I tak wlasnie w poszukiwaniu tego motywu trafilem na WAS. Tyle.
dave20
Jest i on!! Troche mu sie przytylo, widac ze zwiedzal makdonaldy i inne scierwa na kazdym rogu amerykanskich uliczek. Nawet niezle zarobil na kolejny rok studiow. Oczywiscie przywiozl kazdemu jakis drobiazg.Kazdemu cos rozdal.Nie pamietam dokladnie co komu dał, ale to co miał dla Dagi to zapamietalem.Wyciagnal dla mojej kuzynki jakis dlugi rulonik.Byl w nim jakis duzy plakat zrobiony z dobrego papieru i ogolnie niezlej jakosci.Gdy odwrocil go obrazem w moja strone zobaczylem go! Tak to był Król...Mial w sobie jakas magie, Pomyslalem ze z pewnoscia zasluguje na srodek najwiekszej sciany mojego pokoju. Calutki czarno-bialy.Takiej bieli i czerni jeszcze nie widzialem.Czarny kapelusz pozniej biala broda i kawalek szyji. potem biala koszulka a na niej czarna,cekinaowa katanka, nastepnie czarne spodnie, biale skarpetki i wreszcie czarne mokasynki,ktore calkowicie przeczyly prawom fizyki.I ta biala rekawiczka!! Stal w pozycji rozpoczynajcej wersje koncertowa Billie Jean. Nozki lekko ugiete skierowane delikatnie w lewo, ciezar ciala spoczywal na tej prawej, lewa reka na kroczu, prawa odstaje wyprostowana za biodrami ktore w rytm basow poruszaly sie to w jedna to w druga.I jeszcze ten promien oswietlajacy cala sylwetke z gory, jakby Bóg z podziwem zerkal jednym okiem na swoje dzielo. Tak stał, a ja moglbym tak patrzec na niego godzinami, gdyby nie moja ciotka, ktora potrzasnela mna lekko "sprowadzajac szybka na ziemie". - A ty co Dawid?!! Tak ci sie spodobal Elvis Presley?? Michal mogles tez mu taki kupić!! Przetarlem oczy.
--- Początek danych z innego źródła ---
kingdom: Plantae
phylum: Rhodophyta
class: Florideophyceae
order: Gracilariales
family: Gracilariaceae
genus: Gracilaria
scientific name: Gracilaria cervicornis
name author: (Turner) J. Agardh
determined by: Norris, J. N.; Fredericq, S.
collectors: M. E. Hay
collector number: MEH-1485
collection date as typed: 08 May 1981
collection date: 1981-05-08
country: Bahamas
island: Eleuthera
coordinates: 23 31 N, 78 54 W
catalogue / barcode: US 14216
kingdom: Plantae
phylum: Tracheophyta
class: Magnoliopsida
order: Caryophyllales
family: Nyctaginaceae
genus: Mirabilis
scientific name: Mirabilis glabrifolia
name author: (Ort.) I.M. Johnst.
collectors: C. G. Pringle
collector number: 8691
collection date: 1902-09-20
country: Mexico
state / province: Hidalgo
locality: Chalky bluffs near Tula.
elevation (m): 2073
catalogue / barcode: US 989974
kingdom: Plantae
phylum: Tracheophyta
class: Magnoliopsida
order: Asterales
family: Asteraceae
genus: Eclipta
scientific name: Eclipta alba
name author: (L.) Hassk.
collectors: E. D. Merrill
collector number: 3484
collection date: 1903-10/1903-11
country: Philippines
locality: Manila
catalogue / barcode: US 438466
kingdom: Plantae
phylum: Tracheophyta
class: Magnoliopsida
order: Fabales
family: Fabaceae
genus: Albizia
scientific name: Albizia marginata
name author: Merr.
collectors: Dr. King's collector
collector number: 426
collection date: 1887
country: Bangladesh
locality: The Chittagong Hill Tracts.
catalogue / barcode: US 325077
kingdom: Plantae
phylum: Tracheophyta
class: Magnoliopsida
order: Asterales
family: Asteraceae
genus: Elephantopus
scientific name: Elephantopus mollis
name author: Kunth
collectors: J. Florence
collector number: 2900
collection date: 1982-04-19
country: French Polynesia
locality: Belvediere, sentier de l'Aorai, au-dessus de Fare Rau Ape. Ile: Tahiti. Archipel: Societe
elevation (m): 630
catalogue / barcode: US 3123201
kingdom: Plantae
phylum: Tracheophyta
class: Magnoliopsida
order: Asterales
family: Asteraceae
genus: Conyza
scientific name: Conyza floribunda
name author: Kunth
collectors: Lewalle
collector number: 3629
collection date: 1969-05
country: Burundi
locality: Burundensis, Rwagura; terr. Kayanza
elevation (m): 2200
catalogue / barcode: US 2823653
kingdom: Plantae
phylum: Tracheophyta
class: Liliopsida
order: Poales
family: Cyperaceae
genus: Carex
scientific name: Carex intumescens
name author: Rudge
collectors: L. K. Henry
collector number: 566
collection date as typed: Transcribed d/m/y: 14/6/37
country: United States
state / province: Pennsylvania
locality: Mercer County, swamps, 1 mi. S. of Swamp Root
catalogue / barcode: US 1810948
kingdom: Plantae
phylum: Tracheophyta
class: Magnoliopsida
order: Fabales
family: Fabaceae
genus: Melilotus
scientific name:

--No moze byc ciociu, nawet niezly :/ Spojrzalem jeszcze raz na ten plakat.No rzeczywiscie..Elvis. Siedzial na krzeselku z gitara w reku przed mikrofonem.To byla chyba sepia.No mozna powiedziec ze mi sie spodobal. Gdy moja kuzynka "sikała w swoje nowe stringi ja polecialem szybka na neta obadac czy nie ma jakis sklepow internetowych z takimi plakatami.Jak jest Elvisa to z NIM tez bedzie! No byly....40 na 20 , wygladaly jak powiekszone zdjecia studyjne, takie typowe do Bravo girl. Wogole nie mialy w sobie magii, zadnego przeslania, zadnej dynamiki i jeszcze bylo widac ze ON ma doche i chce juz do domu. siedzialem tak pol nocy.Troche mnie wkurzylo ze ona ma taki plakat. Na drugi dzien poleciala go oprawic, obramowac i powiesila na scianie.Wygladalo naprawde niezle!! Powiedzialem sobie ze musze miec SWÓJ, wygladajacy dokladnie tak jak ja to "widzialem". Niez nalazlem go. Myslalem zeby poszukac jakas fotke i poleciec do jakiegos studia gdzie zrobiliby mi cos takiego.Ale pewnie wyszlaby slaba jakosc gdyby powiekszyli.Latałem po roznych stronkach, na jednej nawet sie zalogowalem ;) alenic nie znalazlem.Poszedlem troszke zdolowany do drugiego pokoju i wlaczylem sobie Billie Jean Kuala Lumpur -History tour .Kolejny stracony dzien....
I tak wlasnie w poszukiwaniu tego motywu trafilem na WAS. Tyle.